1. School of Earth Sciences and Engineering, Xi'an Shiyou University, Shaanxi Xi'an 710065, China;
2. PetroChina Hangzhou Research Institute of Geology, Zhejiang Hangzhou 310023, China;
3. CNOOC Research Institute, Beijing 100027, China

Received:2017-01-20 Revised:2017-07-17 Online:2017-09-25 Published:2017-10-09

摘要/Abstract

摘要：

近年来在东非鲁伍马盆地深水区古近系深水沉积砂体中连续发现大型天然气藏，该盆地已成为全球天然气勘探热点地区。但是鲁伍马盆地勘探程度低，深水沉积砂体研究相对滞后，严重制约了下一步油气勘探工作。基于岩心、测井及三维地震资料，建立了东非鲁伍马盆地陆坡深水区渐新统层序地层格架，通过分析水道-朵体沉积特征，并结合区域地质资料，探讨了水道、朵体等富砂深水沉积的控制因素，并建立了相应的沉积模式。鲁伍马盆地渐新统自下而上划分为SQ1、SQ2和SQ3共3个三级层序，水道-朵体沉积发育在每个层序的低位域。研究区SQ1和SQ2层序发育水道、朵体沉积，SQ3层序以水道沉积为主。受始新世末东非大陆抬升及全球"冰室"气候影响，盆地物源供给增加，三角洲向海进积，引发陆坡水道-朵体等重力流沉积。向北流动的南极底流改造水道-朵体沉积，通过淘洗重力流沉积提高水道和朵体的砂地比，并在水道北侧形成侧积砂体和漂积体，限制了后期重力流沉积，导致水道向南侧向迁移、朵体向南延伸。

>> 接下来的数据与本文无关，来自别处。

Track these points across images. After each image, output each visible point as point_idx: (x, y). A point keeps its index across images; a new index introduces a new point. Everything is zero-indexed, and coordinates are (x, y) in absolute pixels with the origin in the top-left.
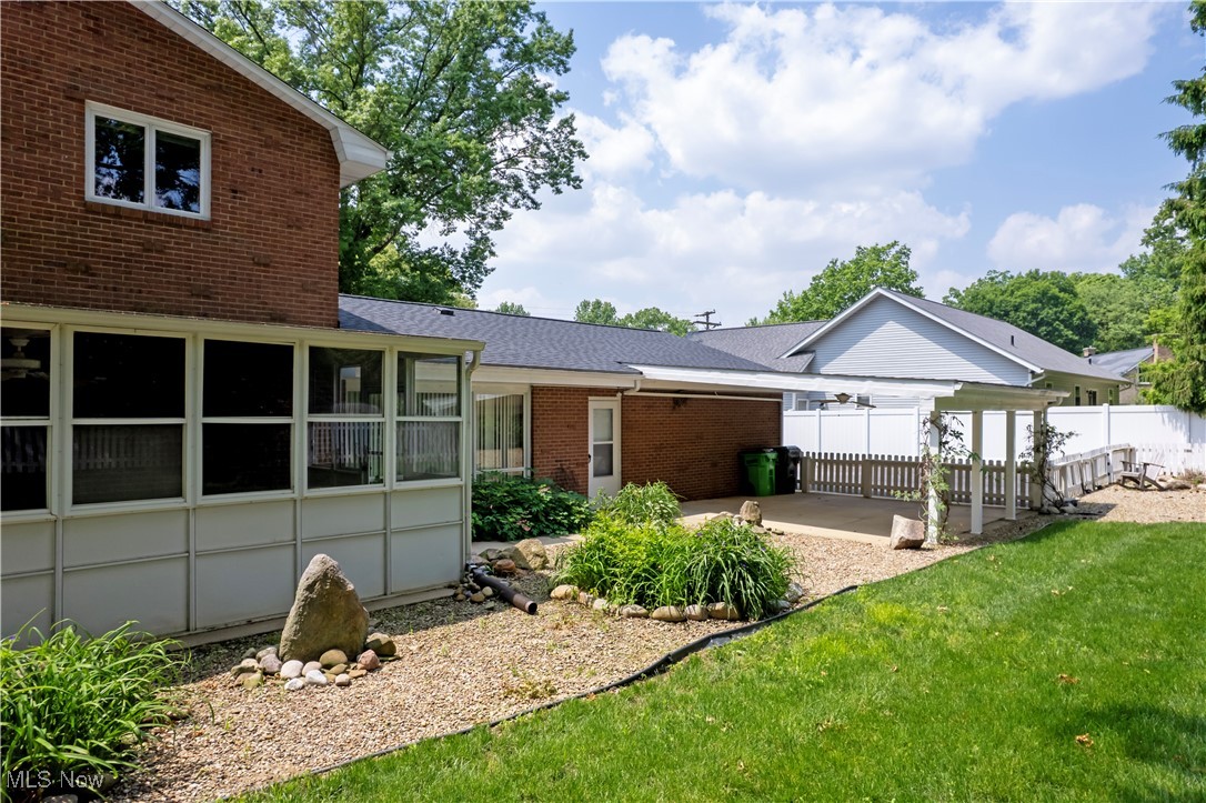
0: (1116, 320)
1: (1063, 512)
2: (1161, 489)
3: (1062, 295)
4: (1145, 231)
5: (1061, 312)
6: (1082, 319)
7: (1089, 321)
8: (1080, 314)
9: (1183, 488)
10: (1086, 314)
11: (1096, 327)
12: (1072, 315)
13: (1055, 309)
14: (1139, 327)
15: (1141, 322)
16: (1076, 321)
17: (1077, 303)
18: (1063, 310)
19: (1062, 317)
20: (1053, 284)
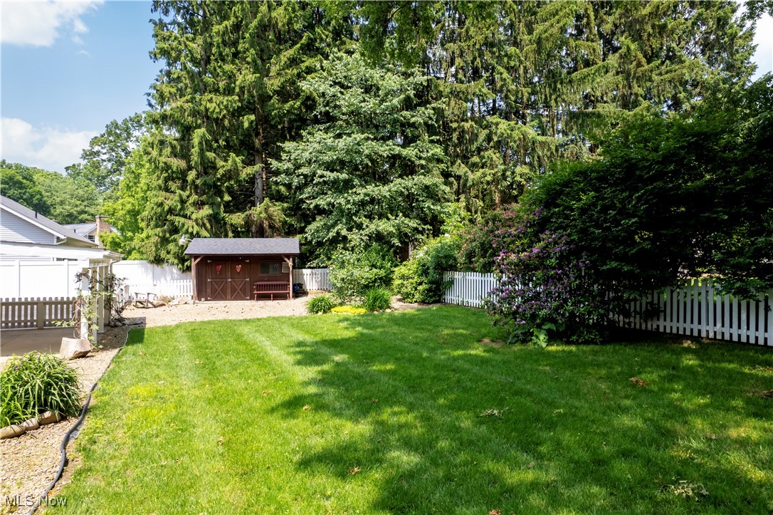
0: (62, 203)
1: (124, 324)
2: (155, 307)
3: (24, 181)
4: (84, 150)
5: (24, 194)
6: (40, 200)
7: (45, 202)
8: (38, 196)
9: (163, 305)
10: (43, 197)
11: (48, 207)
12: (32, 196)
13: (19, 191)
14: (75, 209)
15: (77, 206)
16: (35, 201)
17: (36, 189)
18: (26, 192)
19: (25, 197)
20: (17, 173)
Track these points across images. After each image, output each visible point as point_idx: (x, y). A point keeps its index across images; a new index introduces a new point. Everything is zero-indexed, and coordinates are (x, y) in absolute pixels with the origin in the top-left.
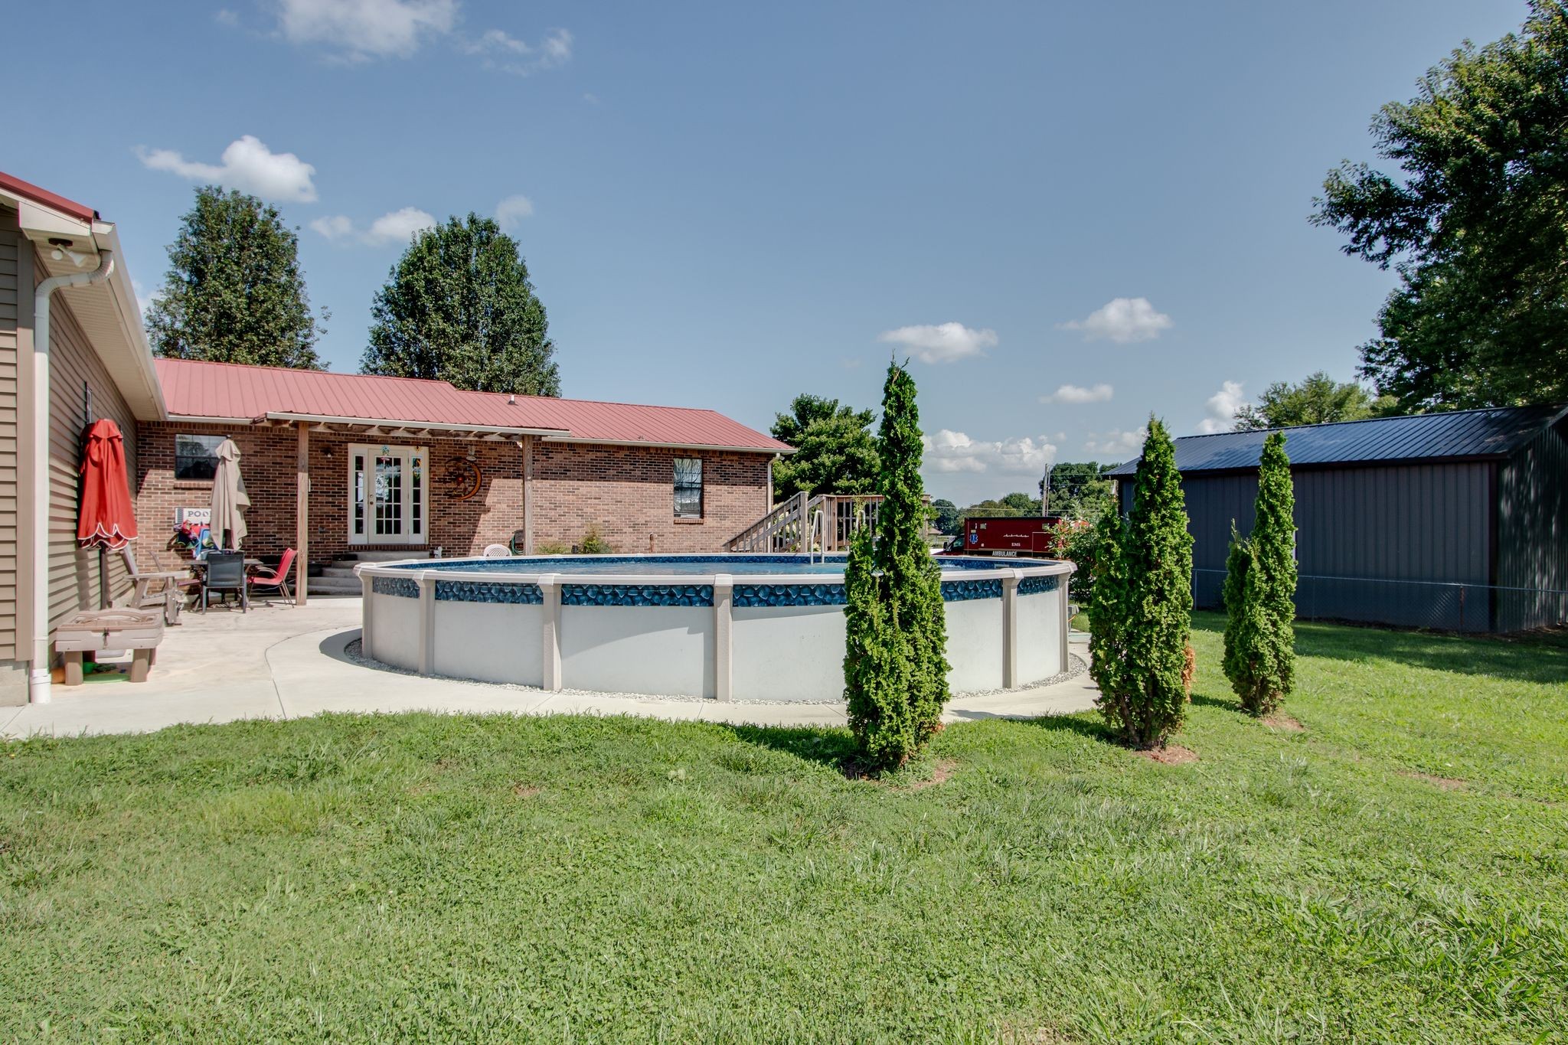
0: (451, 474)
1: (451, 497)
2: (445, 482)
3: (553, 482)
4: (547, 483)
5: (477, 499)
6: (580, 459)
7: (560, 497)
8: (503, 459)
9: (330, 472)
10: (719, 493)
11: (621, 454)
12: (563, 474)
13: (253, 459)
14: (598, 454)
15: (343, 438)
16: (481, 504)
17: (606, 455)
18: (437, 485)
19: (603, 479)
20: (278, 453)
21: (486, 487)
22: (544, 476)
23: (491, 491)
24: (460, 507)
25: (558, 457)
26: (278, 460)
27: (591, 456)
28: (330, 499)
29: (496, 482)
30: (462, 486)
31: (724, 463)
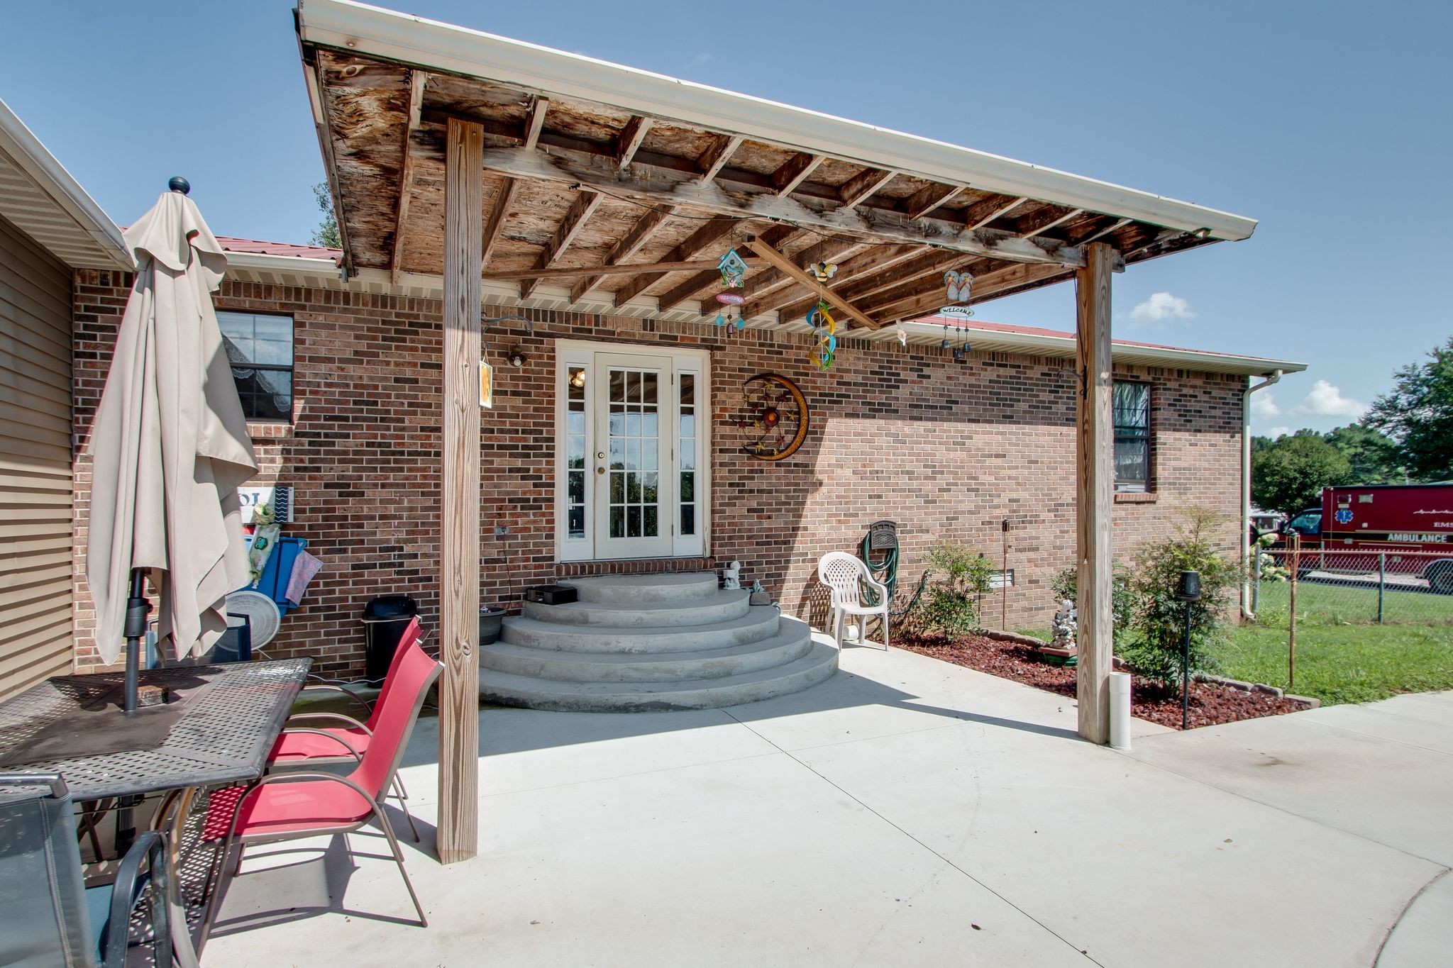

研究结果可以为鲁伍马盆地乃至整个东非陆缘盆地深水储集砂体预测及油气勘探提供一定理论依据。

关键词: 水道-朵体沉积, 控制因素, 底流改造, 沉积模式, 鲁伍马盆地

Abstract:

In recent years, several huge natural gas reservoirs have been discovered consecutively in Paleogene deep-water sedimentary sand bodies of deep-water regions in Rovuma Basin of the East Africa, and this basin has been a hot spot for global natural-gas exploration. However, due to the low exploration degree of Rovuma Basin and the relatively lagging research on deep-water sedimentary sand bodies, the further hydrocarbon exploration is seriously restricted. Based on cores, logging and 3D seismic data, the Oligocene sequence stratigraphic framework of the continental-slope deep-water regions in Rovuma Basin of the East Africa is established. Meanwhile, through the analysis on water channel-lobe characteristics in combination with regional geological data, the controlling factors of the rich-sand deep-water sediments such as water channel and lobe are discussed to establish the corresponding sedimentary model. The Oligocene Rovuma Basin is divided into three third -order sequences from bottom to top, i.e., SQ1, SQ2 and SQ3, and the channel-lobe sediments are developed in the low-stand system tract of each sequence. In SQ1 and SQ2 of the study area, the channel-lobe sediments are developed, while SQ3 is dominated by channel sediment. Affected by the East Africa continent uplift and global "icehouse" climate at the end of Eocene, the basin provenance supply was increased and the deltas prograded seawards, leading to the gravity flow sediments such as continental slope channel-lobe. The channel-lobe sediment is reworked by Antarctic bottom water flowing northwards, and the sand-stratum ratio of channel-lobe is increased by washing gravity flow sediment to form lateral accretion bodies and drift bodies on the north side of channel, while the late gravity flow sediment is restricted, resulting in the southward migration of channel and the southward extension of lobe. The research results can provide a certain theoretical basis for the prediction of deep-water reserving sand bodies and hydrocarbon exploration in Rovuma Basin and even the whole East African continental margin basin.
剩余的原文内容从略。